One year later, so much has changed. Johnson remains No. 1 in the world for the 59th consecutive week — only Woods (three times), Greg Norman (twice) and Nick Faldo have held the No. 1 ranking longer.
But he hasn't won since the first tournament of the year, an eight-shot victory at Kapalua. He came close at Pebble Beach until Ted Potter Jr. beat him in the final round. He was not particularly close in his last start, losing all three matches in his group at the Dell Technologies Match Play.
He's not worried about that, either, because Johnson doesn't worry about much.
"Last year I was about as confident as I've ever been, so it was probably a 10," he said when asked to compare his confidence level on a scale of 1 to 10. "This year it's probably a 9 1/2. Starting to swing it a lot better. Feeling a lot better on the golf course, for sure."
Just don't get the idea there is any additional motivation. Johnson doesn't look back.

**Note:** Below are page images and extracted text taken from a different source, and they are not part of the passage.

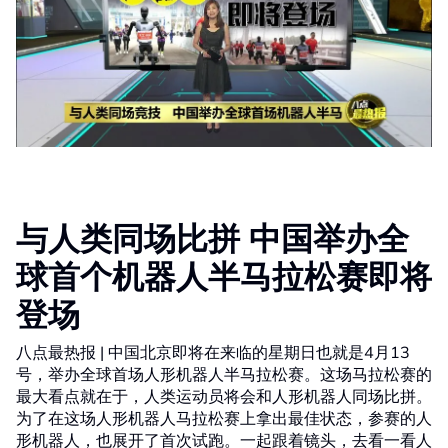
与人类同场比拼 中国举办全
球首个机器人半马拉松赛即将
登场
八点最热报 | 中国北京即将在来临的星期日也就是4月13
号，举办全球首场人形机器人半马拉松赛。这场马拉松赛的
最大看点就在于，人类运动员将会和人形机器人同场比拼。
为了在这场人形机器人马拉松赛上拿出最佳状态，参赛的人
形机器人，也展开了首次试跑。一起跟着镜头，去看一看人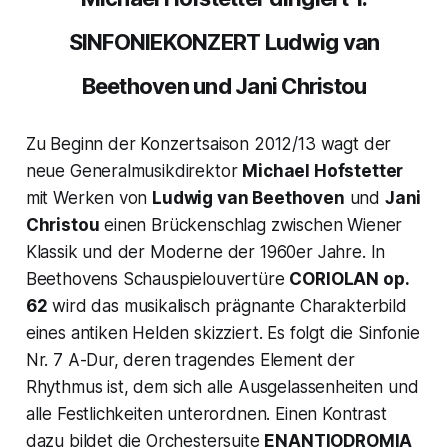
SINFONIEKONZERT Ludwig van
Beethoven und Jani Christou
Zu Beginn der Konzertsaison 2012/13 wagt der
neue Generalmusikdirektor
Michael Hofstetter
mit Werken von
Ludwig van Beethoven
und
Jani
Christou
einen Brückenschlag zwischen Wiener
Klassik und der Moderne der 1960er Jahre. In
Beethovens Schauspielouvertüre
CORIOLAN op.
62
wird das musikalisch prägnante Charakterbild
eines antiken Helden skizziert. Es folgt die Sinfonie
Nr. 7 A-Dur, deren tragendes Element der
Rhythmus ist, dem sich alle Ausgelassenheiten und
alle Festlichkeiten unterordnen. Einen Kontrast
dazu bildet die Orchestersuite
ENANTIODROMIA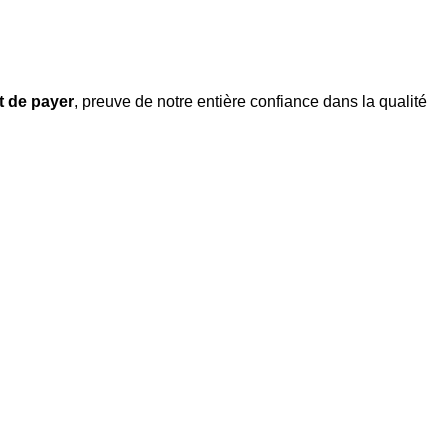
nt de payer
, preuve de notre entière confiance dans la qualité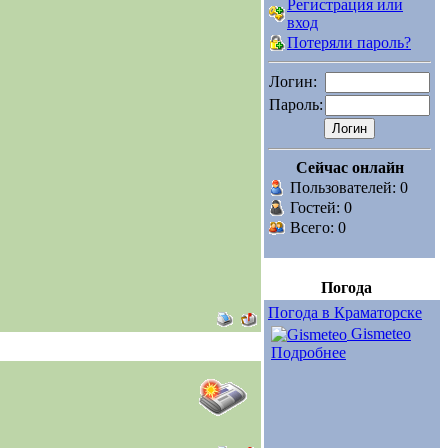
Регистрация или
вход
Потеряли пароль?
Логин:
Пароль:
Сейчас онлайн
Пользователей: 0
Гостей: 0
Всего: 0
Погода
Погода в Краматорске
Gismeteo
Подробнее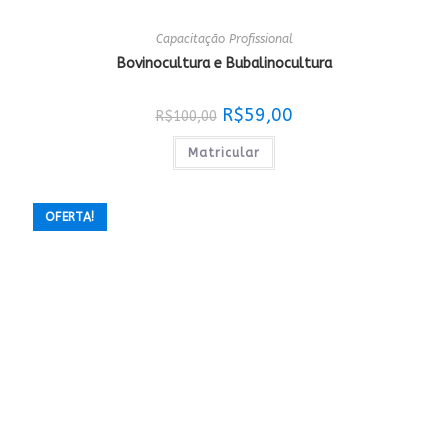
Capacitação Profissional
Bovinocultura e Bubalinocultura
O
O
R$
59,00
R$
100,00
preço
preço
original
atual
era:
é:
Matricular
R$100,00.
R$59,00.
OFERTA!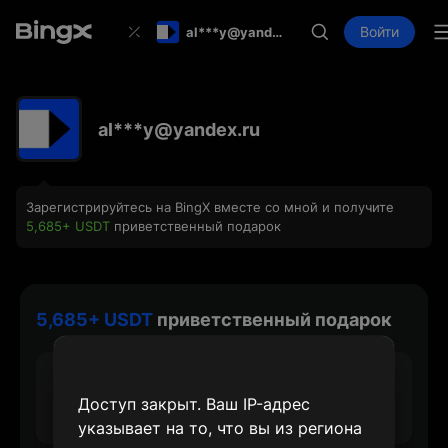
Войти
al***y@yandex.ru
al***y@yandex.ru
Зарегистрируйтесь на BingX вместе со мной и получите
5,685+ USDT
приветственный подарок
5,685+ USDT
приветственный подарок
30 USDT
Доступ закрыт. Ваш IP-адрес
Макс. награда за регистрацию
указывает на то, что вы из региона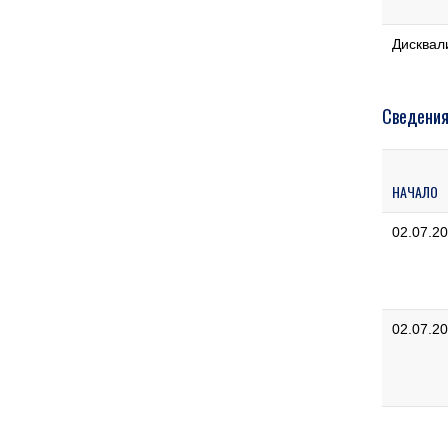
Дисквал
Сведения
НАЧАЛО
02.07.2
02.07.2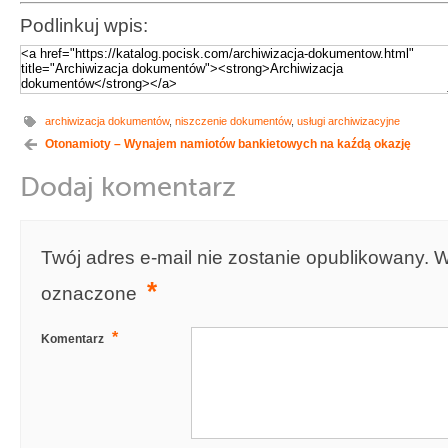
Podlinkuj wpis:
archiwizacja dokumentów
,
niszczenie dokumentów
,
usługi archiwizacyjne
Otonamioty – Wynajem namiotów bankietowych na kaźdą okazję
Dodaj komentarz
Twój adres e-mail nie zostanie opublikowany.
W
*
oznaczone
*
Komentarz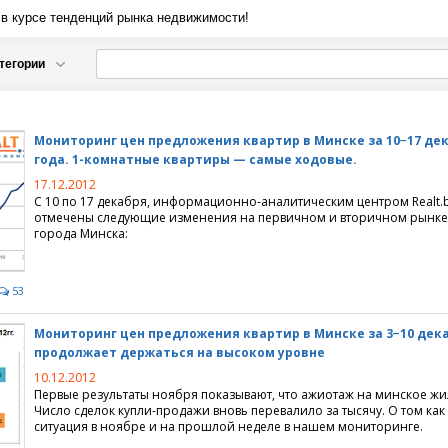
е в курсе тенденций рынка недвижимости!
тегории
движимости
Мониторинг цен предложения квартир в Минске за 10−17 дек
й недвижимости
года. 1-комнатные квартиры — самые ходовые.
 проектирование, дизайн
артиры на сутки
17.12.2012
С 10 по 17 декабря, информационно-аналитическим центром Realt.
отмечены следующие изменения на первичном и вторичном рынк
 длительный срок
терьера
города Минска:
иты
ный дизайн
53
имость, вторичный рынок
домов
Мониторинг цен предложения квартир в Минске за 3−10 дека
мунальное хозяйство
вартиры
продолжает держаться на высоком уровне
недвижимость
кредиты
ция
10.12.2012
Первые результаты ноября показывают, что ажиотаж на минское жил
Число сделок купли-продажи вновь перевалило за тысячу. О том как
ство
льское кредитование
квартиры
джи
ситуация в ноябре и на прошлой неделе в нашем мониторинге.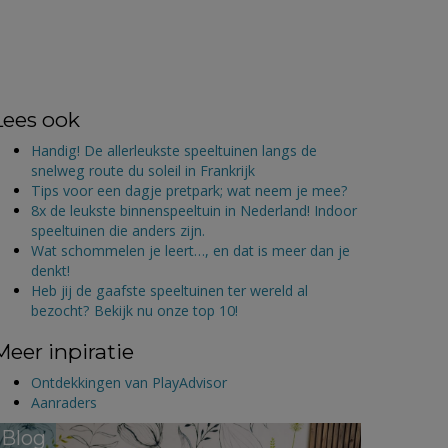
Lees ook
Handig! De allerleukste speeltuinen langs de
snelweg route du soleil in Frankrijk
Tips voor een dagje pretpark; wat neem je mee?
8x de leukste binnenspeeltuin in Nederland! Indoor
speeltuinen die anders zijn.
Wat schommelen je leert…, en dat is meer dan je
denkt!
Heb jij de gaafste speeltuinen ter wereld al
bezocht? Bekijk nu onze top 10!
Meer inpiratie
Ontdekkingen van PlayAdvisor
Aanraders
Blog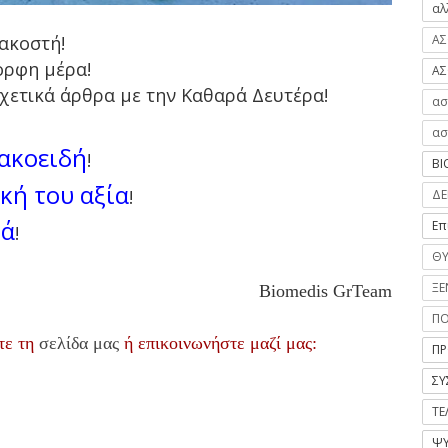
αλ
ΑΣ
ακοστή!
ορφη μέρα!
ΑΣ
σχετικά άρθρα με την Καθαρά Δευτέρα!
ασ
ασ
ακοειδή
!
ΒΙ
κή του αξία
!
ΔΕ
νά
Επ
!
ΘΥ
ΞΕ
Biomedis GrTeam
Π
τε τη
σελίδα μας
ή επικοινωνήστε μαζί μας:
ΠΡ
ΣΥ
ΤΕ
ΨΥ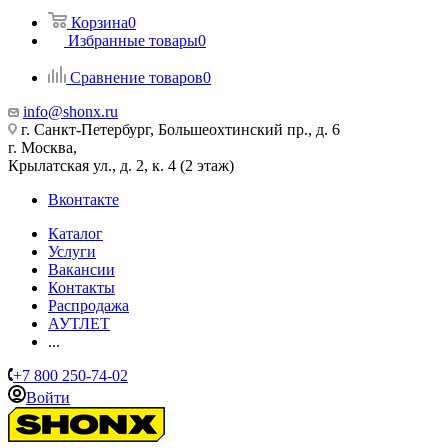
Корзина
0
Избранные товары
0
Сравнение товаров
0
info@shonx.ru
г. Санкт-Петербург, Большеохтинский пр., д. 6
г. Москва,
Крылатская ул., д. 2, к. 4 (2 этаж)
Вконтакте
Каталог
Услуги
Вакансии
Контакты
Распродажа
АУТЛЕТ
...
+7 800 250-74-02
Войти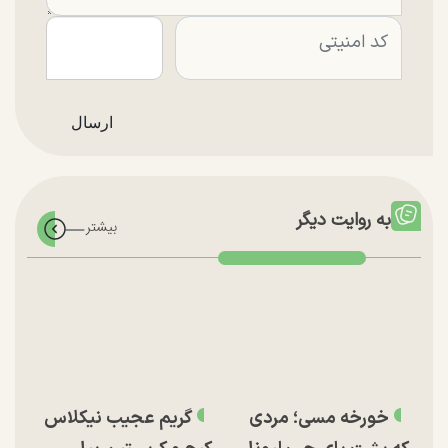
به روایت دیگر
خورخه مسی؛ مردی
گریم عجیب نیکلاس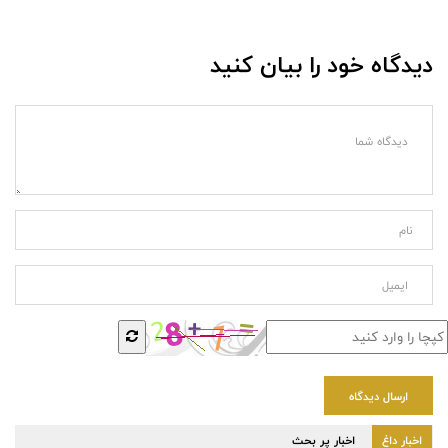
دیدگاه خود را بیان کنید
ارسال دیدگاه
اخبار داغ
اخبار پر بحث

"Why?" he asked. "There's nothing you can do about it. Hopefully, I can get myself in a position where I have a chance to win. Last year has nothing to do with anything happening right now."
What's happening at this Masters is a wide-open race for the green jacket. Rarely have so many top players been on top of their games coming into the first major of the year, including past champions Phil Mickelson, Bubba Watson and Jordan Spieth.

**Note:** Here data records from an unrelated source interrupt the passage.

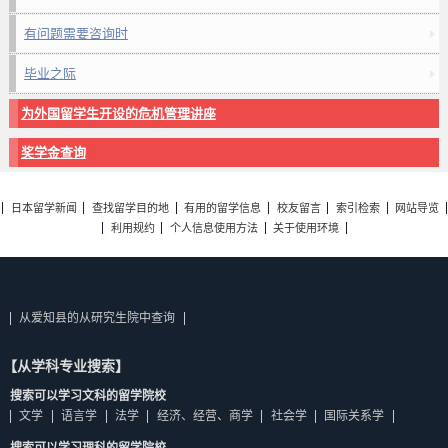
有问题需要咨询时
毕业之际
为外国留学生开设的危机管理讲座
奖学金查询
日本留学新闻
查找留学目的地
有用的留学信息
校友留言
索引检索
网站导览
利用规约
个人信息使用方法
关于使用环境
从爱知县的从研究生院中查询
【从学科专业搜索】
搜索可以学习文科的留学院校
文学
语言学
法学
经济、经营、商学
社会学
国际关系学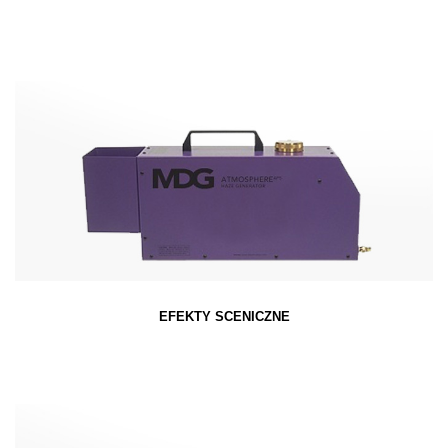
EFEKTY SCENICZNE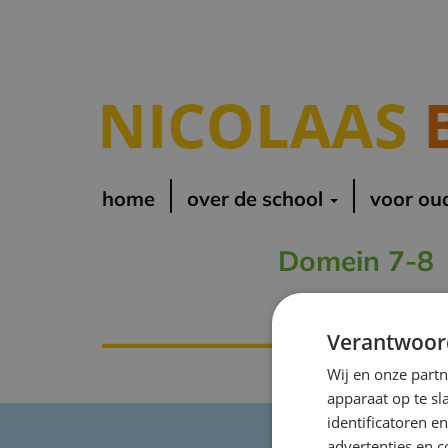
home
over de school
voor ou
Domein 7-8
Verantwoor
Wij en onze part
apparaat op te s
identificatoren e
advertenties en c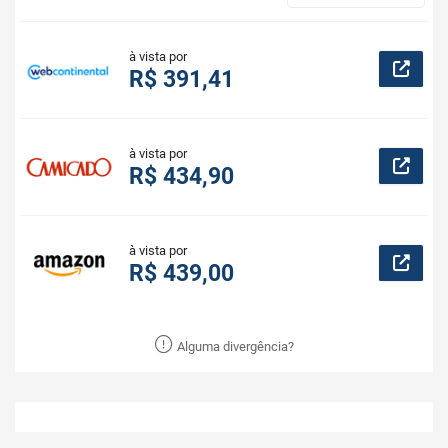
à vista por
R$ 391,41
à vista por
R$ 434,90
à vista por
R$ 439,00
Alguma divergência?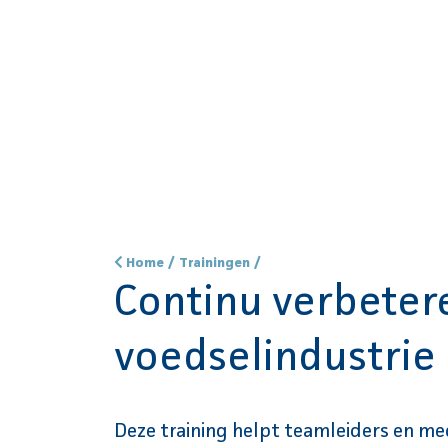
Home
/
Trainingen
/
Continu verbeter
voedselindustrie
Deze training helpt teamleiders en 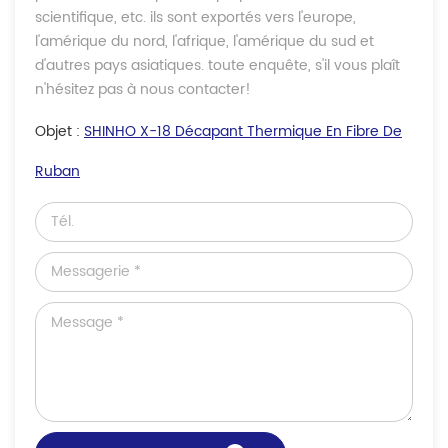
scientifique, etc. ils sont exportés vers l'europe,
l'amérique du nord, l'afrique, l'amérique du sud et
d'autres pays asiatiques. toute enquête, s'il vous plaît
n'hésitez pas à nous contacter!
Objet :
SHINHO X-18 Décapant Thermique En Fibre De
Ruban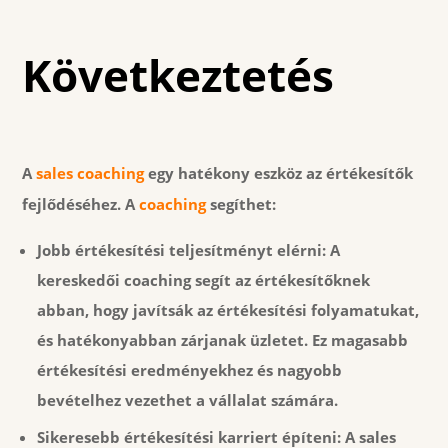
Következtetés
A
sales coaching
egy hatékony eszköz az értékesítők
fejlődéséhez. A
coaching
segíthet:
Jobb értékesítési teljesítményt elérni:
A
kereskedői coaching segít az értékesítőknek
abban, hogy javítsák az értékesítési folyamatukat,
és hatékonyabban zárjanak üzletet. Ez magasabb
értékesítési eredményekhez és nagyobb
bevételhez vezethet a vállalat számára.
Sikeresebb értékesítési karriert építeni: A sales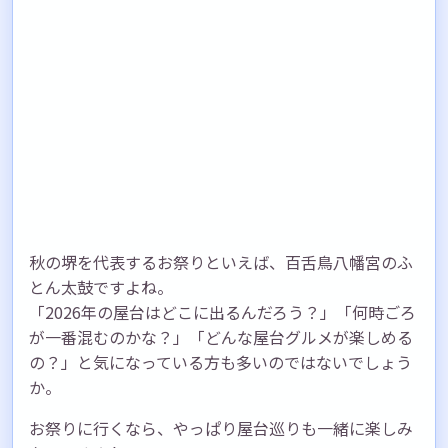
秋の堺を代表するお祭りといえば、百舌鳥八幡宮のふ
とん太鼓ですよね。
「2026年の屋台はどこに出るんだろう？」「何時ごろ
が一番混むのかな？」「どんな屋台グルメが楽しめる
の？」と気になっている方も多いのではないでしょう
か。
お祭りに行くなら、やっぱり屋台巡りも一緒に楽しみ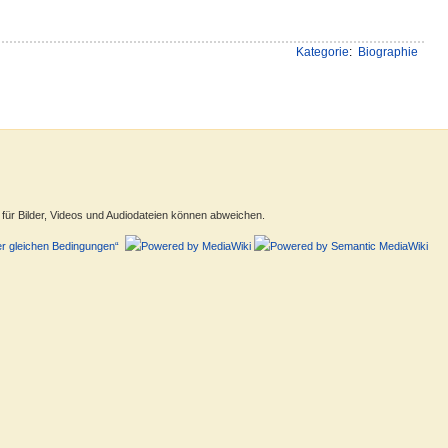
Kategorie
:
Biographie
ür Bilder, Videos und Audiodateien können abweichen.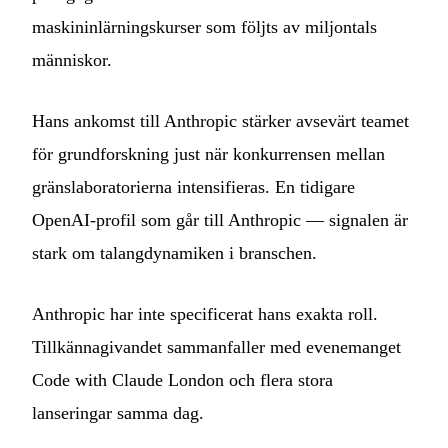
maskininlärningskurser som följts av miljontals
människor.
Hans ankomst till Anthropic stärker avsevärt teamet
för grundforskning just när konkurrensen mellan
gränslaboratorierna intensifieras. En tidigare
OpenAI-profil som går till Anthropic — signalen är
stark om talangdynamiken i branschen.
Anthropic har inte specificerat hans exakta roll.
Tillkännagivandet sammanfaller med evenemanget
Code with Claude London och flera stora
lanseringar samma dag.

Not to be overlooked is Woods, who hasn't won this year but has shown he is plenty capable.
"I think that this year it feels like you probably have eight or 10 guys that are in good form, with a really good, solid chance of winning," defending champion Sergio Garcia said. "So it's kind of interesting to see how the week goes on, because every week is a different story. But at the moment, it's quite exciting."
Along with a green jacket, the No. 1 ranking is up for grabs.
Justin Thomas (No. 2), Jon Rahm (No. 3) and Spieth (No. 4) all have a reasonable chance to replace Johnson at No. 1 if they were to win. Thomas and Rahm already have had chances this year. Rahm needed to win at Torrey Pines and was one shot behind going into the weekend until he closed with rounds of 75-77. Thomas only had to win his semifinal match Sunday morning at the Match Play against Bubba Watson. He says he thought too much about No. 1 and it cost him.
Johnson, already home in Florida at that point, didn't even bother watching. He was on his boat. There was nothing he could do about it.
He is proud of the No. 1 ranking, mainly for reaching the top.
"But most importantly, I want to stay here," he said. "To do that, I've got to keep pushing myself and keep working hard."
That starts with getting to the first tee on Thursday. Johnson was on the range Tuesday afternoon trying to sharpen his wedges. There is one more day of practice, a short day because of the Par 3 Tournament. Johnson already had plans for Wednesday.
"I'm going to take it really easy," he said.